Fourteen percent should never sound impressive when it comes to voter turnout. But when figures for the last Michigan Student Assembly election were released, 14 percent seemed pretty good — because it was the highest turnout the elections had seen in years. Yet, recent disclosure that Rackham Rep. Hamdan Yousuf voted for himself more than once in the elections has called into question MSA elections, its rules and the quality of the online voting system it employs. To validate the democratic system, MSA must fix the flaws with the online voting system and take action to prove to students that voting matters. And students must remember that they have a civic duty to vote.

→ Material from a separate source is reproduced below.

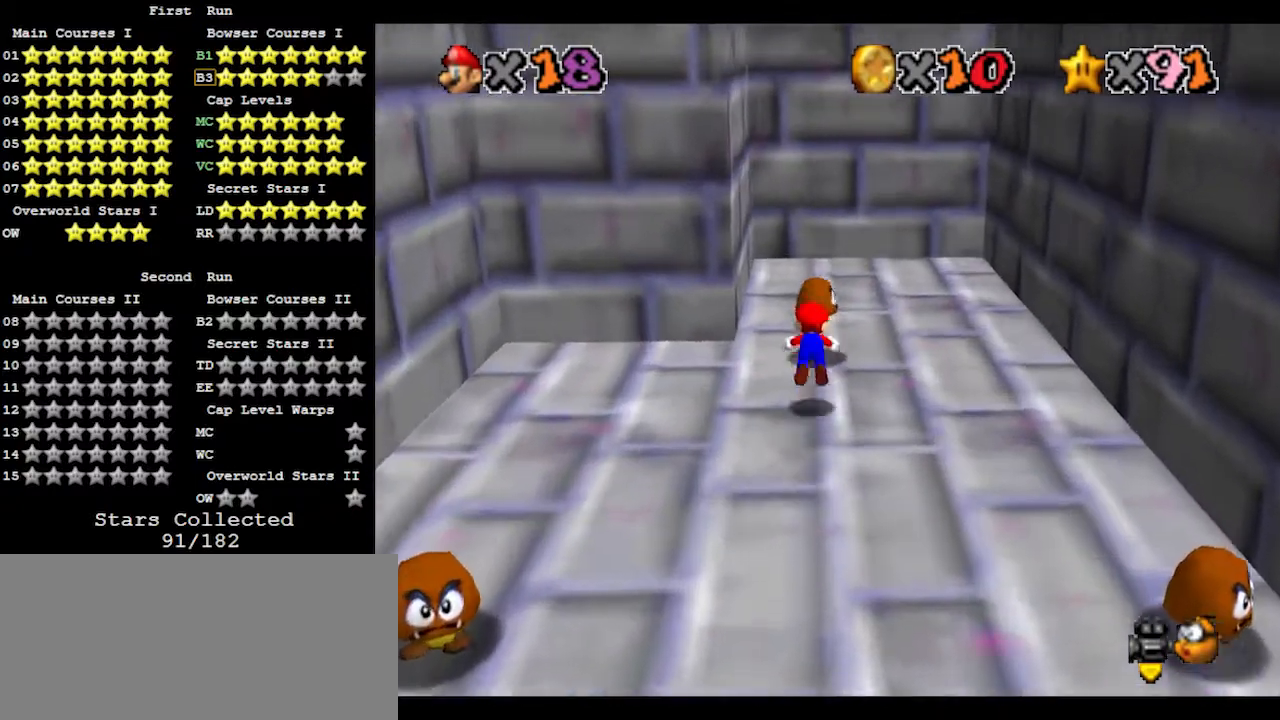
{"buttons": ["C_LEFT"], "left_stick": "center", "events": [[67, "B", "up"], [300, "A", "down"], [367, "B", "down"], [400, "left_stick", "center"], [433, "A", "up"], [433, "B", "up"], [500, "C_LEFT", "down"]]}
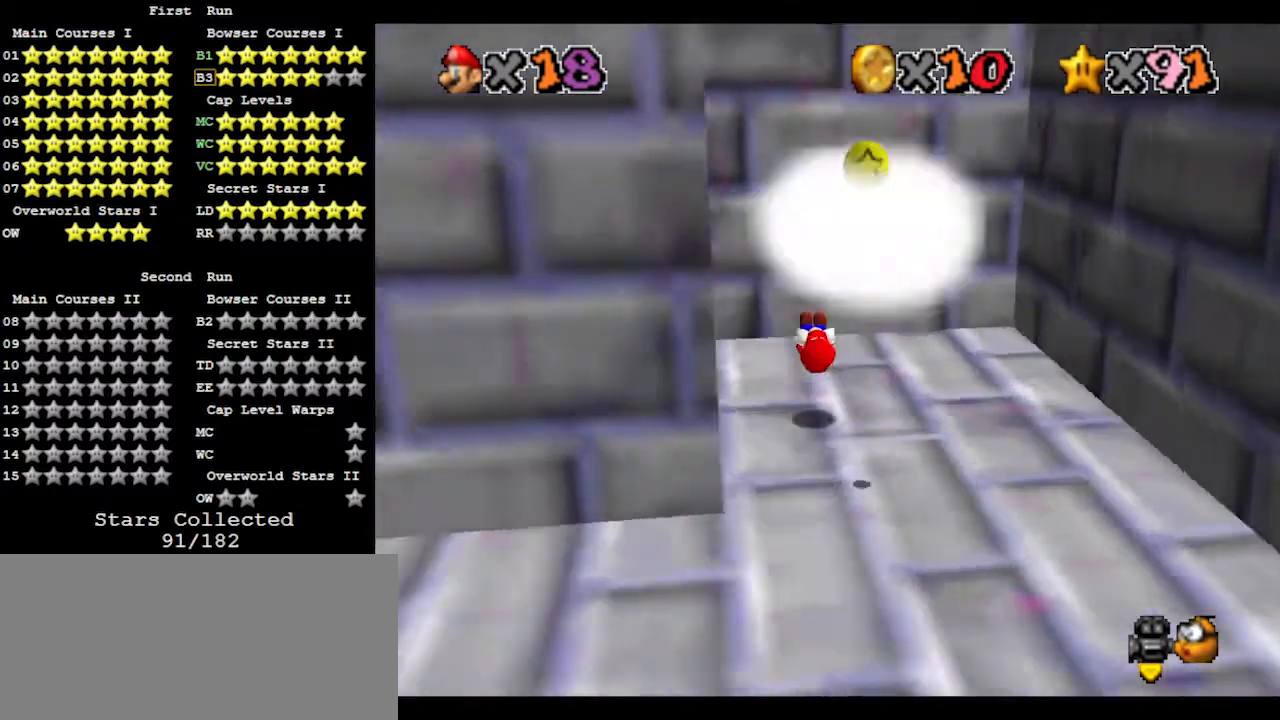
{"buttons": [], "left_stick": "center", "events": [[67, "C_LEFT", "up"], [133, "C_LEFT", "down"], [200, "C_LEFT", "up"], [333, "C_LEFT", "down"], [500, "C_LEFT", "up"]]}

In the MSA elections held in March, Yousuf received 28 weighted votes all of which were cast by him. He was able to vote for himself more than once because the online voting system counted different spellings of Yousuf’s name in write-in boxes as separate votes. According to an Apr. 15 Daily report, Michael Benson, outgoing chair of MSA’s Rules and Elections Committee, considers this flaw in the system “undemocratic” and believes that issues with the voting system being made public would be problematic for the Assembly.
Yousuf seems to have voted for himself more than once in an effort to draw attention to the inconsistencies in the MSA voting system and election rules. But good intentions don’t justify unethical behavior. And even though Yousuf’s election was uncontested — meaning no other candidate was harmed by his actions — casting multiple votes for oneself is an affront to the validity of a democratic election.
There are other ways Yousuf could have gone about addressing what he called in a phone interview with the Daily “gray areas” in the All-Campus Constitution’s rules on elections. He could have contacted Benson before the election with his concerns, worked with other representatives to encourage updates to the system or made the problem public — without committing an act that would amount to fraud in any other election.
Though Yousuf’s methods weren’t the best way to show concern about MSA’s election rules, he has revealed a flaw in the election system. MSA election rules are somewhat ambiguous and confusing, but it’s clear that no one should be able to vote for the same candidate more than once — that’s simply undemocratic. And now that MSA is aware of the defect, it has a responsibility to fix the problem. MSA should implement a system in which each ballot is reviewed to ensure it doesn’t contain multiple votes for a single candidate. But to protect voters’ privacy, ballots should remain anonymous during the review process. This would increase the amount of time required to count votes, but time is a small price to pay to ensure that elections are fair.
But ultimately, the biggest problem is students’ lack of interest in MSA. Yousuf ran uncontested in the election. And according to Benson, graduate students usually only cast 500 votes during elections. Graduate turnout is especially low, but student turnout to vote for elections is always uninspiring. This year’s 14-percent overall turnout was an increase from last year’s 9-percent. MSA clearly doesn’t have the student body’s support. Graduate students, who make up 40 percent of the student population on campus, believe they aren’t given enough representation in the Assembly, according to the Daily report. Most students’ perception of MSA is overwhelmed by scandal after scandal and few tangible results. MSA must show successful results that impact students’ everyday life to spark the interest of the student body and increase voter turnout.
But interest is a two-way street. Students should take responsibility if they want MSA to change. Students don’t have the right to criticize MSA if they don’t vote. They must take the time to elect capable leaders that will work to better students’ lives. Students must increase their interest in MSA if they want to see a change in the way MSA operates.
Yousuf’s actions, though unethical, have exposed a flaw in MSA’s voting system that needs to be addressed. MSA must work toward increasing student participation by showing students that it is relevant. But for their part, students should stand by their responsibility to vote in order to hold their student government accountable for its actions.